Cricket Bidleman cricketbidleman at gmail.com
Wed Jul 20 03:25:37 UTC 2016


Aaron,

I do not have the expertise to respond to this as thoroughly as I
would like. So I'll give an answer on here. But I'm sure other people
will have some wonderful insights for you. See forwarded message
below, folks.

Yes. Learn Nemeth. NFB probably has a course on it. If not, get in
touch with your Vocational Rehabilitation counsellor and see what they
can do. I'd do that anyway, actually. Tell them that you need to learn
Nemeth ASAP. Stress that you need to, don't give them an option.

College algebra ... Should not be terribly graphics oriented. It can
very very easily be transcribed for you since there won't be that many
graphics. Until you can learn Nemeth, find a tutor and a reader to
help you. There are plenty around your campus, most likely. Go in for
extra time with the profs, they will have office hours. Yes, a youtube
video might help, but be warned that they can be dreadfully visual.
Last resort? Shoot me an email, and I'll tutor you myself. That's only
last resort because I'm going to be ridiculously busy ... But I can
find time if need be. Exercise that self-advocacy every possible way
you can. Be polite, but make it well known that you need help. You
don't want it. You need it.

Get started on this ASAP. Don't procrastinate. Don't let it wait. That
class will be the death of you if you do. And trust me, it feels
amazing to conquer math. Don't let it conquer you.

Science ... My teachers still fear teaching me that. Talk to your
profs one on one and tell them honestly how you learn best. A partner
is absolutely a good idea especially for lab stuff. If the prof is
uncomfortable with a student helper, ask for a TA. If that doesn't
work, talk to the disability office and tell them you need a partner.
If that doesn't work, contact Department of Rehab. If that doesn't
work, contact the NFB. Make it clear that you need help. If you have
to contact the NFB, it will be because no one was willing to
accommodate you even though you did all the proper things, and they
will take care of it because it will be a legal issue at that point.
When you talk to your science prof, be flexible and willing to
negotiate. Be honest, polite, and understanding. It would be kind of
scary to teach a blind student lab science, especially if they had
never taught any blind person science. Work with your prof, make them
feel comfortable and at ease with you and your learning style and your
knowledge and accommodations. If you do that, they will eventually
want to help you. If they're rigid and unwilling despite your best
efforts, then they're a jerk. If they're a jerk, take extra steps.
We'll cross that bridge if we come to it.

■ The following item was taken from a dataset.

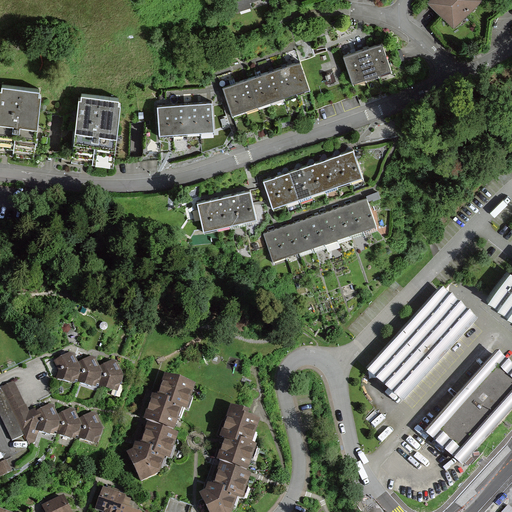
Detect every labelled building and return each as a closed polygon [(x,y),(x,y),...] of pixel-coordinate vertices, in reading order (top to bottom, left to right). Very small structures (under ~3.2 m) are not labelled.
[(480,0),(432,0),(430,2),(455,26),(480,0)] [(382,42),(370,46),(379,73),(392,69),(382,42)] [(370,46),(357,51),(366,77),(379,73),(370,46)] [(357,51),(345,55),(354,82),(366,77),(357,51)] [(301,60),(288,64),(297,91),(310,87),(301,60)] [(288,64),(275,69),(285,96),(297,91),(288,64)] [(275,69),(262,73),(272,100),(285,96),(275,69)] [(262,73),(250,78),(259,105),(272,100),(262,73)] [(250,78),(237,82),(246,109),(259,105),(250,78)] [(237,82),(224,87),(233,114),(246,109),(237,82)] [(39,90),(0,86),(0,154),(34,157),(39,90)] [(119,98),(80,94),(73,162),(113,165),(119,98)] [(212,101),(198,102),(200,131),(214,130),(212,101)] [(198,102),(184,103),(186,132),(200,131),(198,102)] [(184,103),(170,104),(173,133),(186,132),(184,103)] [(170,104),(157,105),(159,134),(173,133),(170,104)] [(354,150),(341,154),(350,180),(363,176),(354,150)] [(341,154),(328,158),(337,184),(350,180),(341,154)] [(328,158),(315,163),(324,189),(337,184),(328,158)] [(315,163),(302,167),(311,193),(324,189),(315,163)] [(302,167),(289,171),(298,198),(311,193),(302,167)] [(289,171),(276,176),(285,202),(298,198),(289,171)] [(276,176),(263,180),(272,206),(285,202),(276,176)] [(250,190),(236,193),(242,219),(255,216),(250,190)] [(236,193),(223,196),(229,221),(242,219),(236,193)] [(223,196),(210,199),(215,224),(229,221),(223,196)] [(366,197),(354,201),(363,227),(376,223),(366,197)] [(210,199),(197,202),(202,227),(215,224),(210,199)] [(354,201),(341,206),(350,232),(363,227),(354,201)] [(341,206),(328,210),(337,236),(350,232),(341,206)] [(328,210),(315,215),(324,241),(337,236),(328,210)] [(315,215),(302,219),(312,245),(324,241),(315,215)] [(302,219),(289,224),(299,250),(312,245),(302,219)] [(289,224),(277,228),(286,254),(299,250),(289,224)] [(277,228),(264,233),(273,259),(286,254),(277,228)] [(511,262),(486,293),(511,314),(511,262)] [(472,318),(443,292),(370,374),(400,400),(472,318)] [(74,378),(76,371),(68,354),(52,361),(57,372),(54,380),(67,384),(69,380),(74,378)] [(511,405),(511,366),(499,354),(465,393),(427,435),(460,464),(511,405)] [(97,381),(99,374),(91,357),(75,365),(80,375),(78,383),(90,388),(92,383),(97,381)] [(119,384),(122,377),(113,360),(98,368),(103,378),(100,386),(112,391),(114,386),(119,384)] [(193,383),(167,375),(160,396),(155,395),(147,419),(174,428),(181,406),(186,407),(193,383)] [(222,434),(227,435),(219,459),(247,468),(255,443),(250,442),(258,419),(245,415),(247,410),(232,405),(222,434)] [(54,430),(57,423),(49,406),(33,414),(38,424),(35,432),(48,437),(49,432),(54,430)] [(77,433),(79,426),(71,409),(55,416),(60,427),(57,435),(70,439),(71,435),(77,433)] [(99,437),(101,430),(93,413),(77,420),(82,431),(79,439),(92,443),(94,439),(99,437)] [(136,442),(134,448),(128,451),(141,481),(159,473),(165,457),(169,458),(177,435),(149,425),(142,445),(136,442)] [(0,463),(0,478),(12,472),(6,460),(0,463)] [(210,484),(208,490),(202,493),(210,511),(231,511),(238,495),(241,496),(249,474),(221,465),(214,485),(210,484)] [(95,509),(103,511),(117,511),(120,507),(123,498),(103,490),(95,509)] [(69,511),(64,498),(43,507),(44,511),(69,511)]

I really hope that helps! Let me know if there's anything else I can do.

Best,
Cricket Bidleman

---------- Forwarded message ----------
From: Aaron <blindgeek1989 at gmail.com>
Date: Tue, 19 Jul 2016 23:04:48 -0400
Subject: Re: [nabs-l] Math courses
To: Cricket Bidleman <cricketbidleman at gmail.com>

I believe one of the math segments is algebra college algebra. What would
you do for science because my college science profs are scared to teach a
blind person and you have to have a lab partner. I don't take the profs
being scared as an excuse however, I have asked my disabilities office
about this math and science issue for 4 years and with my senior year
coming up in the fall all they have said is I don't know. Would looking up
YouTube videos on college algebra help? What about learning nemeth code?